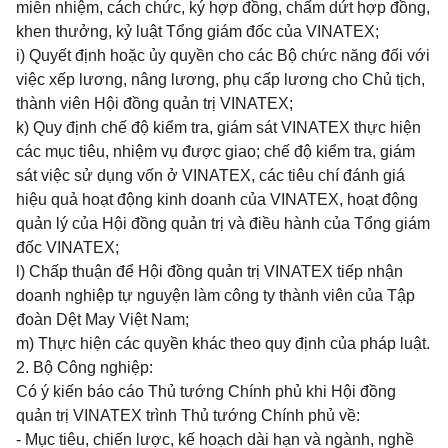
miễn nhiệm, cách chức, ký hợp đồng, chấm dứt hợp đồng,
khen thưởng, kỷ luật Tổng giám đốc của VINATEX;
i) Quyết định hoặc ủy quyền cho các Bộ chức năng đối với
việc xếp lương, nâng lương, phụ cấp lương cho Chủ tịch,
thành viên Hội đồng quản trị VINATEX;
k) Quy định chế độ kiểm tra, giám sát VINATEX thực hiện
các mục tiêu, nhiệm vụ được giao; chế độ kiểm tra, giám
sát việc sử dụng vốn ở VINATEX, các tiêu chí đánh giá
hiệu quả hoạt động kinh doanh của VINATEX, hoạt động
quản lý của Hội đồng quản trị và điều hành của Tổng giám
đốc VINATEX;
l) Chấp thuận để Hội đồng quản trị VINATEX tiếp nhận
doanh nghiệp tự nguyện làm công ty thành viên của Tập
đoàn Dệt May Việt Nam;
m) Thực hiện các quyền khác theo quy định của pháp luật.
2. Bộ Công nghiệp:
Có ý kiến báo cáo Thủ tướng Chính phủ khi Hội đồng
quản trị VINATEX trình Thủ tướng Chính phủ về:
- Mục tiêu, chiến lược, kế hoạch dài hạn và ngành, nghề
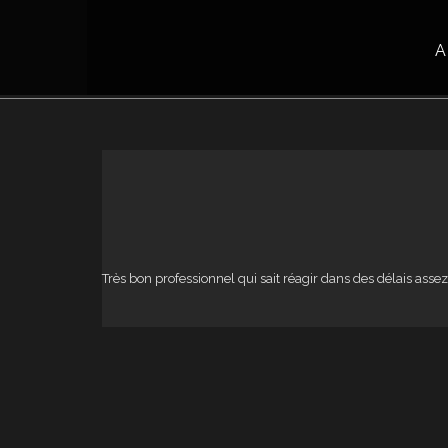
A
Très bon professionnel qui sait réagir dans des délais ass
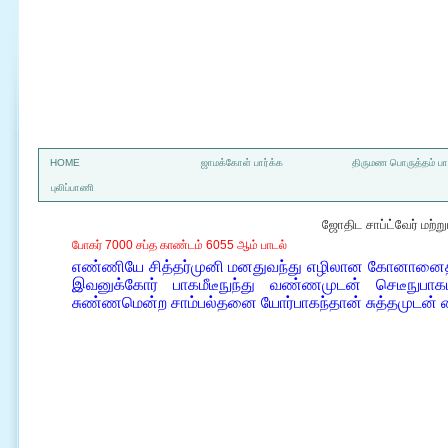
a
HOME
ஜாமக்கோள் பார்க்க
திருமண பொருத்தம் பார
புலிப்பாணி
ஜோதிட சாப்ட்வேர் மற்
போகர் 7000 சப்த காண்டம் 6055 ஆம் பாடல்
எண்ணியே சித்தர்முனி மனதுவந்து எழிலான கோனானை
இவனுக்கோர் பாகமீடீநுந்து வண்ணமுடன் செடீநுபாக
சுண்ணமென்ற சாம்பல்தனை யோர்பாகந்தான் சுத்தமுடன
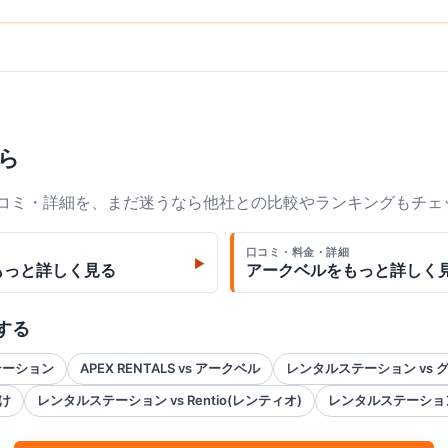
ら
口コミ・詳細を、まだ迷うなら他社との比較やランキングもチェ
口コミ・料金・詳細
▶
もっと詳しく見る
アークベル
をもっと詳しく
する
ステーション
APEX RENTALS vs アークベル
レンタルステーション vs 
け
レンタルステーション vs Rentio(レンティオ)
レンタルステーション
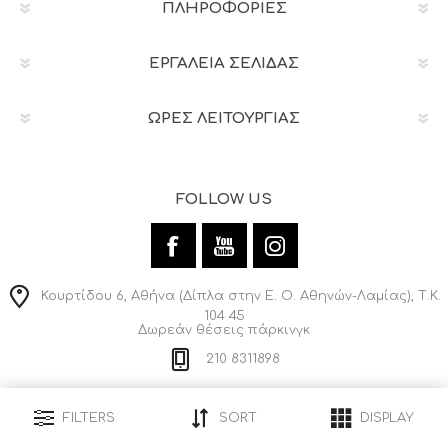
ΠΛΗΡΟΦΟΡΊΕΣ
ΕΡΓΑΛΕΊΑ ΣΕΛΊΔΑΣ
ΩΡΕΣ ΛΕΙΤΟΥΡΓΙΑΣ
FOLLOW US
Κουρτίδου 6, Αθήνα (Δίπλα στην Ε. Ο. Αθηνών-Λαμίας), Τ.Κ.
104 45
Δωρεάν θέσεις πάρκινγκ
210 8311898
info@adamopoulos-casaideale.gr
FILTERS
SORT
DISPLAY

------------

To-do item -
Return every line of the records that contains the string "Tổng", matching case exactly.

Solution to the problem -
khen thưởng, kỷ luật Tổng giám đốc của VINATEX;
quản lý của Hội đồng quản trị và điều hành của Tổng giám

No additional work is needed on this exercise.